Sorry but AFAIK it's not possible :( I've never seen any app/tool/utility successfully modifying other apps' data, not even reading!
Alternatively you could do that in a custom recovery, but who uses a custom recovery without rooting? So read below.
Simple Root (Manual way)
Don't take it too hard. Just move its original data away, uninstall the original app and install the new one, then move the data back and
chown. Sample shell commands are below.
# mv /data/data/com.example.foo /data/media
# ls -ld /data/data/com.example.foo
* take note of the user (e.g. u0_a123)
# mv /data/media/com.example.foo /data/data
# chown -R 10123.10123 /data/data/com.example.foo
Explanations for each step:
- Move original app data to an alternative place. Because Androis automatically delete irrelevant files in certain directories, we need a safe place as the Alt. AFAIK unknown files are ignored in
/data/media so that is chosen.
- Replace app. No explanation.
- Obtain the UID of newly installed app. Wrong UID will make Package Installer delete app data.

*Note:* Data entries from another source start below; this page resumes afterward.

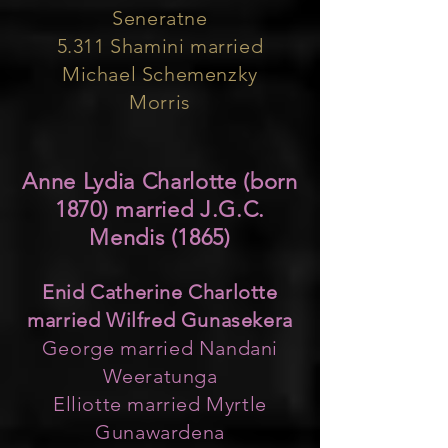
Seneratne
5.311 Shamini married
Michael Schemenzky
Morris
Anne Lydia Charlotte (born
1870) married J.G.C.
Mendis (1865)
Enid Catherine Charlotte
married Wilfred Gunasekera
George married Nandani
Weeratunga
Elliotte married Myrtle
Gunawardena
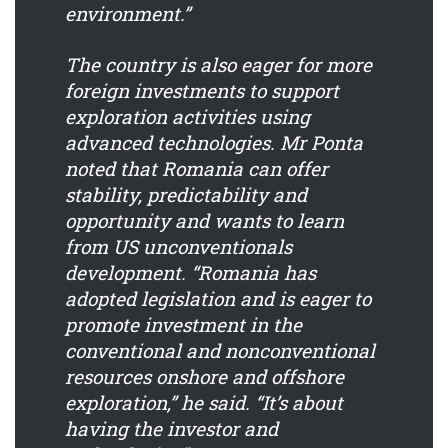
environment.”
The country is also eager for more
foreign investments to support
exploration activities using
advanced technologies. Mr Ponta
noted that Romania can offer
stability, predictability and
opportunity and wants to learn
from US unconventionals
development. “Romania has
adopted legislation and is eager to
promote investment in the
conventional and nonconventional
resources onshore and offshore
exploration,” he said. “It’s about
having the investor and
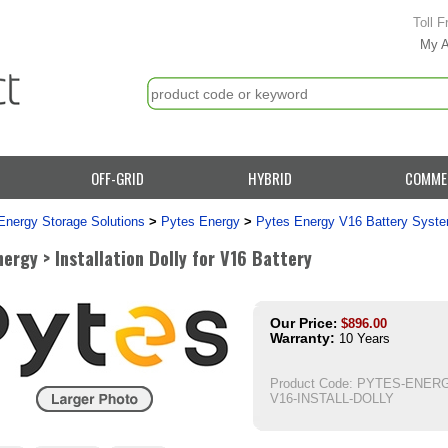
Toll F
My 
OFF-GRID
HYBRID
COMME
Energy Storage Solutions
>
Pytes Energy
>
Pytes Energy V16 Battery Syst
ergy > Installation Dolly for V16 Battery
Our Price
:
$
896.00
Warranty:
10 Years
Product Code:
PYTES-ENERG
V16-INSTALL-DOLLY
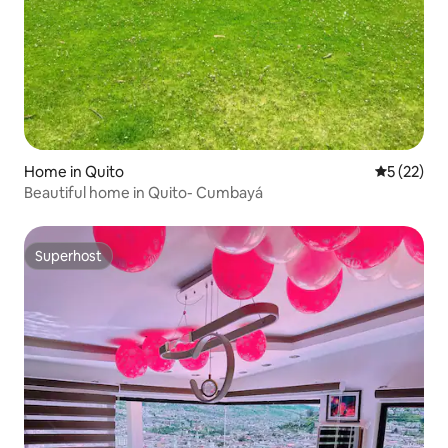
Home in Quito
5 out of 5
5 (22)
Beautiful home in Quito- Cumbayá
Superhost
Superhost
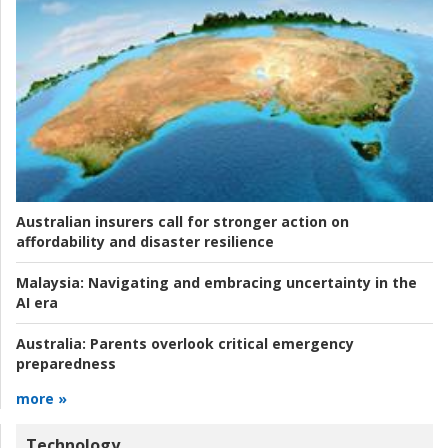
Australian insurers call for stronger action on
affordability and disaster resilience
Malaysia:
Navigating and embracing uncertainty in the
AI era
Australia:
Parents overlook critical emergency
preparedness
more »
Technology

- Move data back and change UID.
A small note: The builtin
chown command does not accept option
-R (recursive) by default in Android L or lower. You need BusyBox in that case. In Android M and up it just works fine.
With TiBu you can easily back up existing data, then safely remove the old app and install the new app. Then as long as both packages have the same package name, you can restore the data for the app with TiBu, intact!
However, this solution is essentially a data-backup, so it will not be maintained here. If you want to learn more about backing up & restoring data, check out our tag wiki for backup, under the App-based backups section.
Xposed Modules (Easiest, Recommended by iBug)
XInstaller and its successor, InstallerOpt, can hook Package Installer to allow packages with mismatching signatures to be installed (by skipping sig check). Then all your data is preserved and you can easily switch to different versions. This is the method I am currently using and it has been working fine. Sad that Xposed isn't officially available for Android N (so far), so this solution is only for Android M and down.
Theoretically, they should not cause anything wrong because all they do is hooking the signature checking function and change its return value to a truthy value, bypassing the check. If the replacement package have any other defects than mismatching signature, the installation will still fail, so no faulty packages can be installed even if you skip signature check.
It is not recommended to leave that option (skip sig check) enabled all the time. Leaving it enabled will create a big security flaw as hacked apps (almost always use a different signature) can also be installed. I personally enable it only when needed and disable it as soon as I finished my package replacement.